— Start Document extract —

Fans of complex heavy forms of music all know the name “Colin Marston”. The man is featured in lots of jaw-dropping musical acts such as Behold the Arctopus, Krallice, Dysrhythmia and even Gorguts. Three of his bands released new material this year and I recently caught up with Mr. Marston to shed some light on said material. In this interview we discussed Behold the Arctopus, his involvement in Gorguts, his studio ventures and a lot more. There’s even a “your mom” joke in there!
Hello Colin! How are you doing?
CM: Fantastic, thanks!
Your three main musical projects, Dysrhythmia, Krallice and Behold the Arctopus put out albums this year. I would like to start off with the latter. Could you tell me a bit about Behold the Arctopus’ Horroscension? Writing, recording, etc?
CM: We continued the same writing process as used on “Skullgrid,” where each song is written on paper by a single band member and subsequently memorized and rehearsed. I wrote 3 songs on the new album, and Weasel, our new drummer, wrote two. the 2nd to last song is a studio collage of sorts written by your mom*. Mike has had a number of pieces in the works for some time, so most likely our next album will feature a lot more of his writing.
Our old drummer and I butted heads constantly about many aspects of the performance and mix and master on “Skullgrid.” He wanted slick, sound-replaced, dry, edited, and perfected performances, whereas I prefer straight takes (complete with minor imperfections) and bands that record as live as possible, with minimal punching and editing. I also prefer a more organic, realistic sound: roomy drums and un-triggered snare and toms. Weasel and I differ on aspects of sound and production too, but we share a general recording aesthetic: the band should, um, sound like a fucking BAND, not a computer. So recording with Weasel was a pleasure. The two of us recording live to 2″ tape and then Mike overdubbed all his parts in the computer–a far cry from punching in almost every bar of drums and then fucking around with the the placement of each hit. We doubled most of the guitar and “melody” side of the Warr guitar and added some extra minimal ear candy. The whole recording and mix only took a few days, but considering we practiced for 2 solid years, it was hardly a short album-birthing.

— End Document extract —
— Start Data rows —

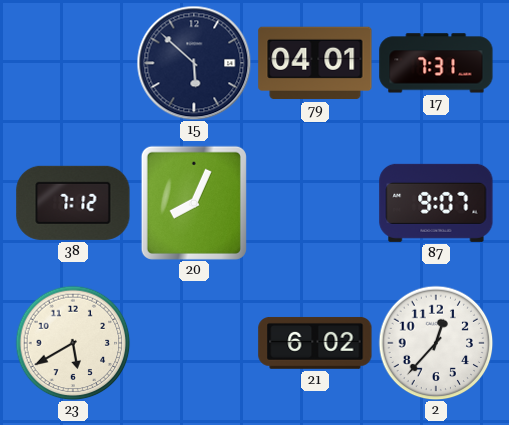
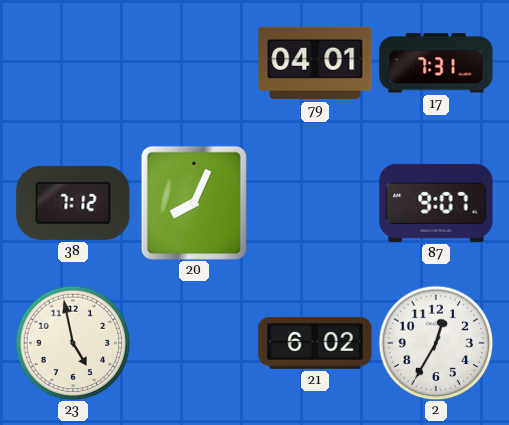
15: 5:52 -> none
23: 5:40 -> 4:58
2: 12:37 -> 12:35
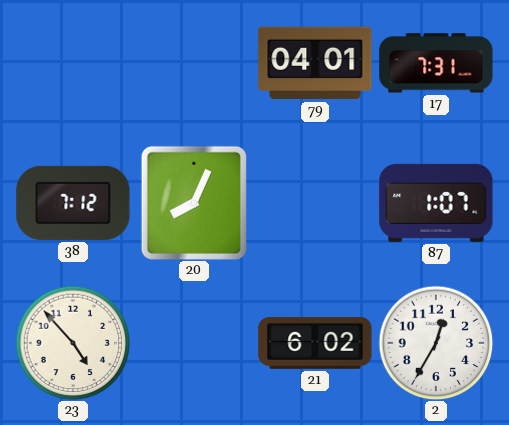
87: 9:07 -> 1:07
23: 4:58 -> 4:53
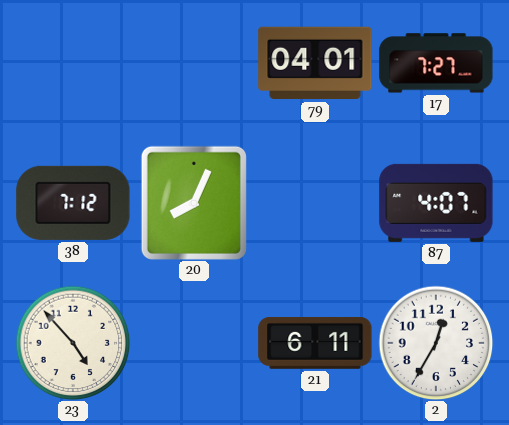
17: 7:31 -> 7:27
87: 1:07 -> 4:07
21: 6:02 -> 6:11
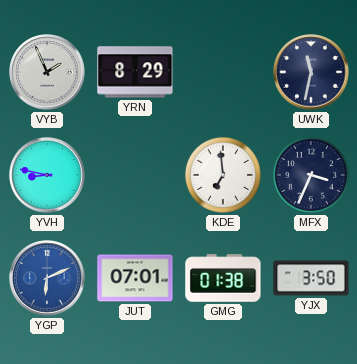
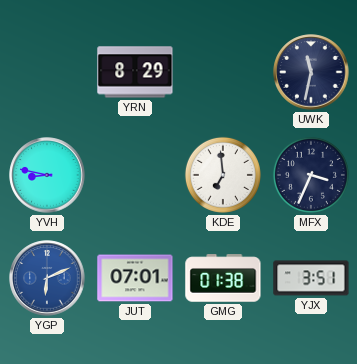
VYB: 1:56 -> none
YJX: 3:50 -> 3:51
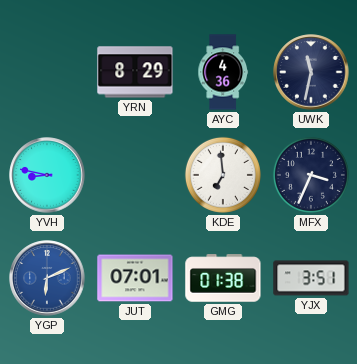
AYC: none -> 4:36
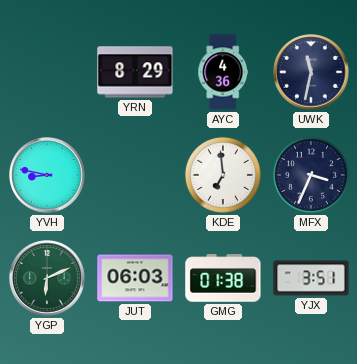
YGP dial: blue -> green
JUT: 07:01 -> 06:03
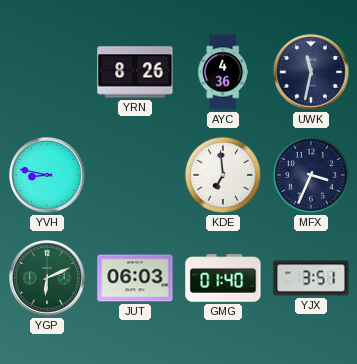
YRN: 8:29 -> 8:26
GMG: 01:38 -> 01:40
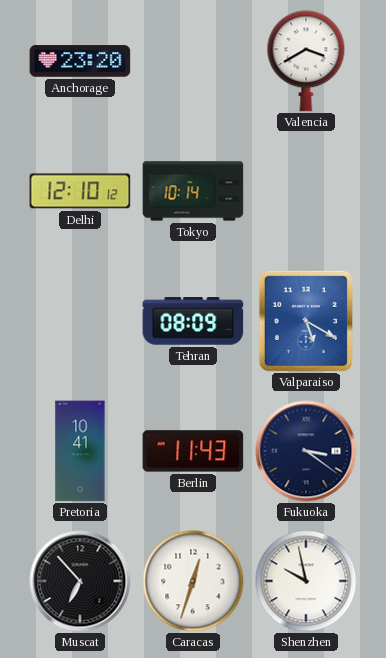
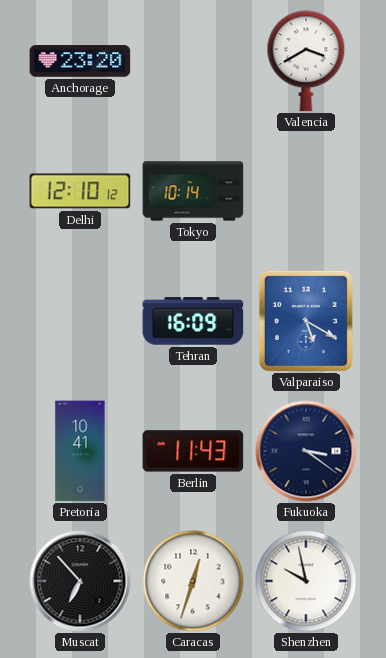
Tehran: 08:09 -> 16:09
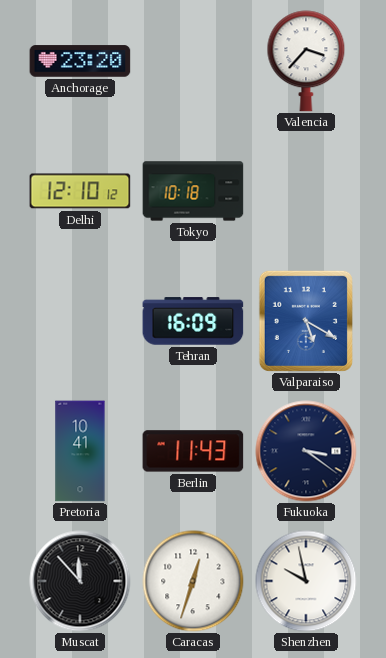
Valencia: 3:40 -> 3:37
Tokyo: 10:14 -> 10:18
Muscat: 6:53 -> 11:53
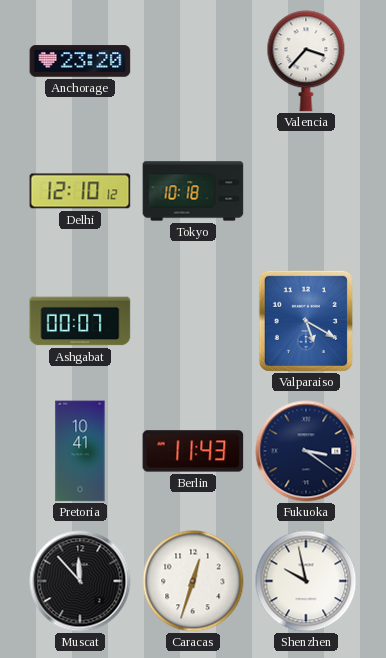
Ashgabat: none -> 00:07
Tehran: 16:09 -> none
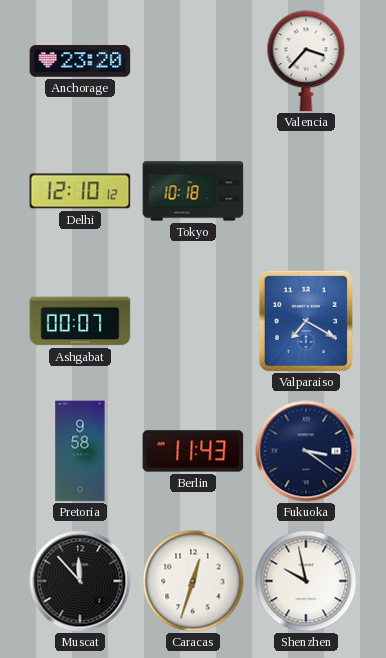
Valparaiso: 5:20 -> 7:20
Pretoria: 10:41 -> 9:58
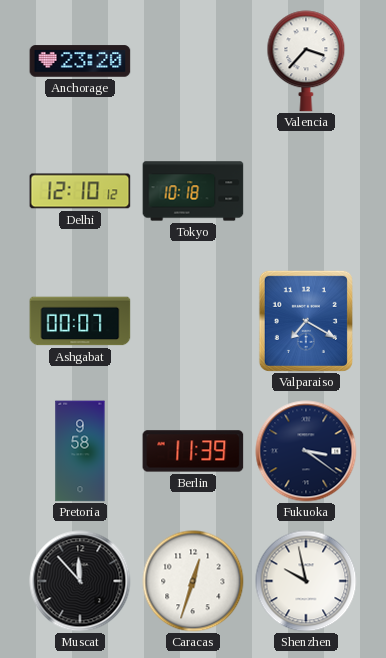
Berlin: 11:43 -> 11:39
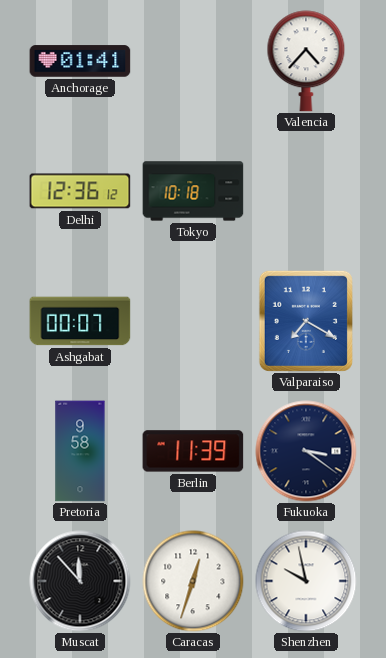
Anchorage: 23:20 -> 01:41
Valencia: 3:37 -> 4:37
Delhi: 12:10 -> 12:36
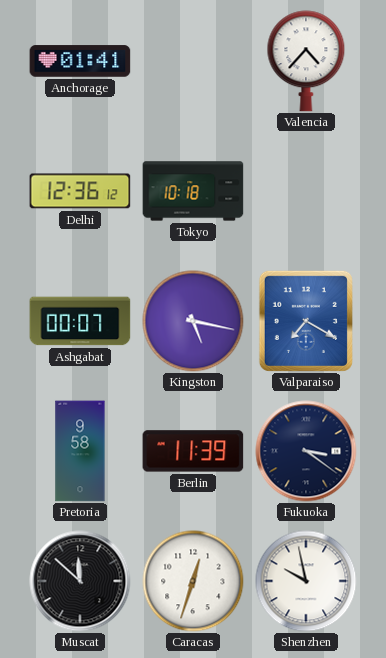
Kingston: none -> 5:17
Muscat: 11:53 -> 11:52
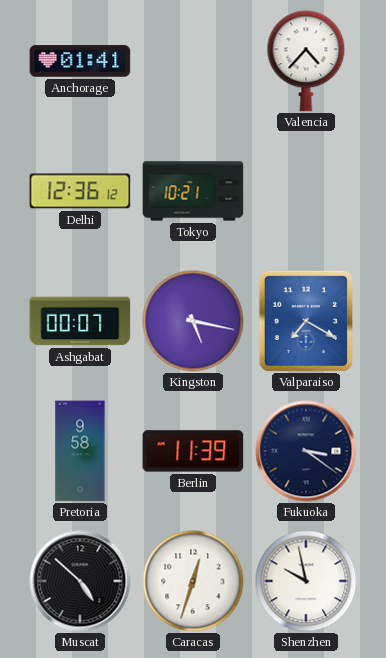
Tokyo: 10:18 -> 10:21
Muscat: 11:52 -> 4:52
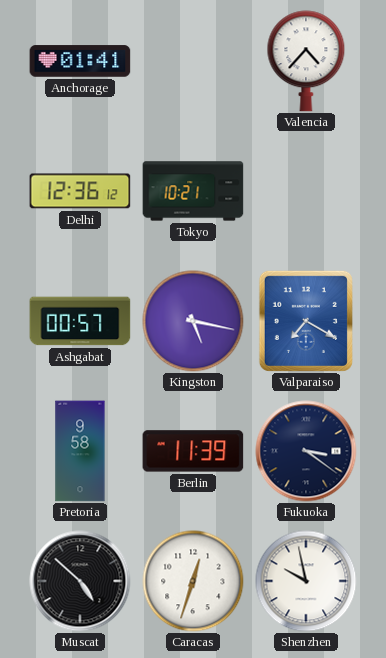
Ashgabat: 00:07 -> 00:57
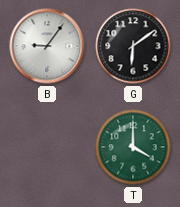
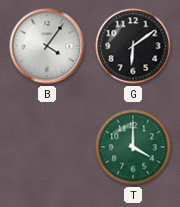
B: 9:06 -> 4:06
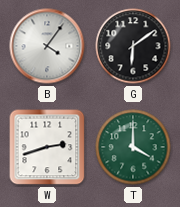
W: none -> 2:42
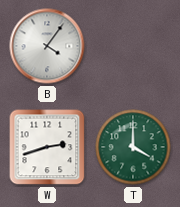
G: 6:09 -> none
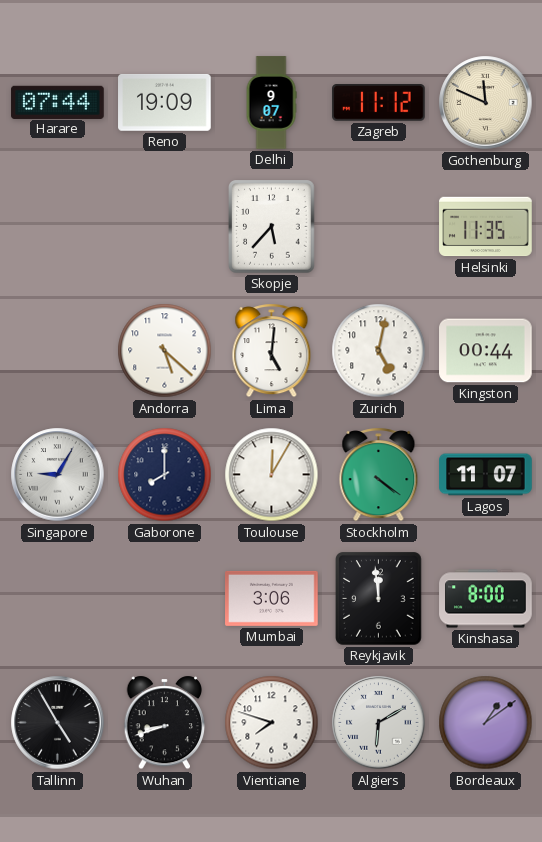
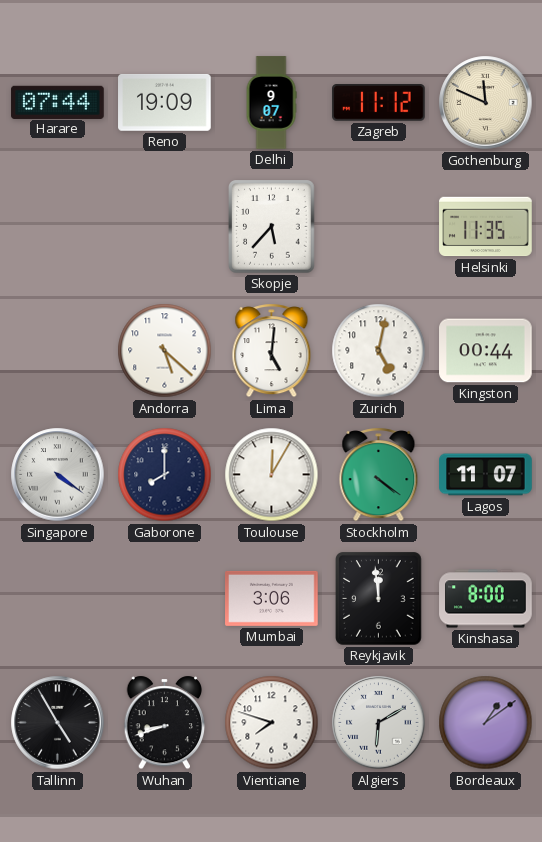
Singapore: 9:05 -> 4:21
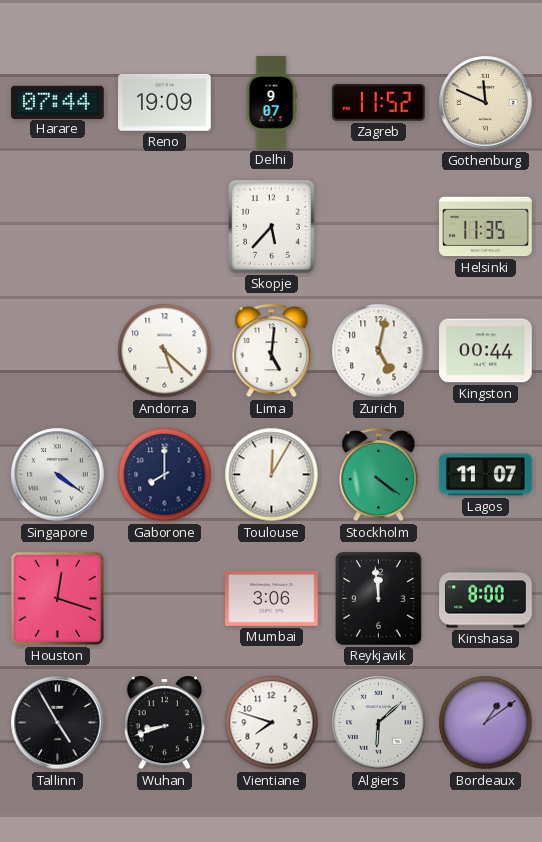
Zagreb: 11:12 -> 11:52
Houston: none -> 12:18
Algiers: 6:10 -> 6:08
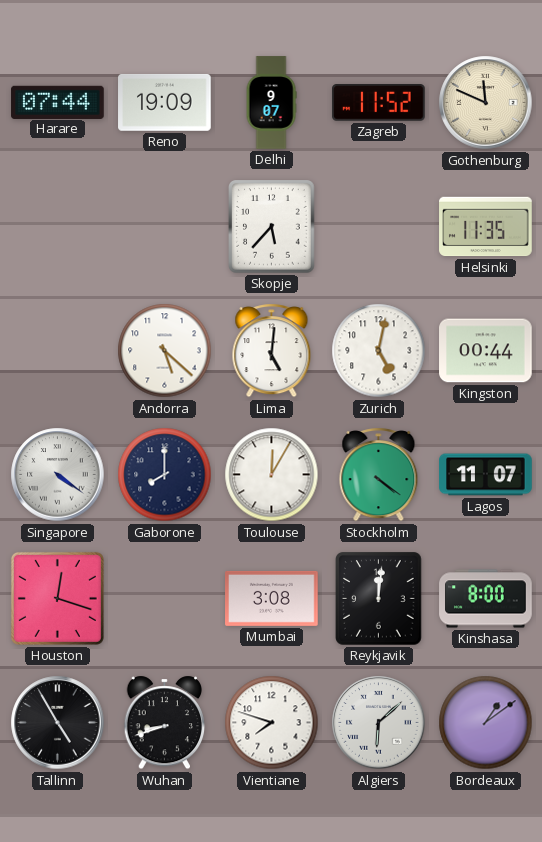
Mumbai: 3:06 -> 3:08
Reykjavik: 11:59 -> 12:01
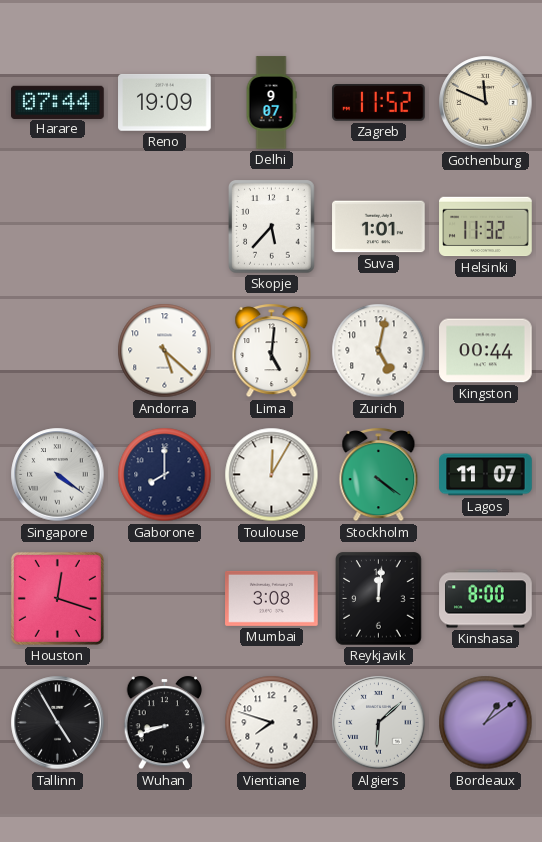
Suva: none -> 1:01
Helsinki: 11:35 -> 11:32
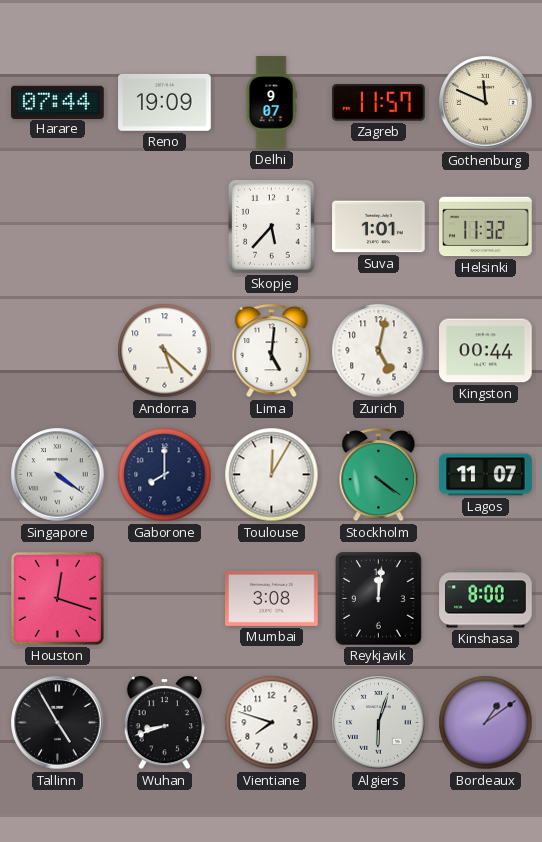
Zagreb: 11:52 -> 11:57
Algiers: 6:08 -> 6:03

— End Data rows —

Exercise aim » Write out the Colin Marston interview word for word, starting with "CM: We continued" and going on through "of his writing.". Rely on the Colin Marston interview alone, not on the records.

The result »
CM: We continued the same writing process as used on “Skullgrid,” where each song is written on paper by a single band member and subsequently memorized and rehearsed. I wrote 3 songs on the new album, and Weasel, our new drummer, wrote two. the 2nd to last song is a studio collage of sorts written by your mom*. Mike has had a number of pieces in the works for some time, so most likely our next album will feature a lot more of his writing.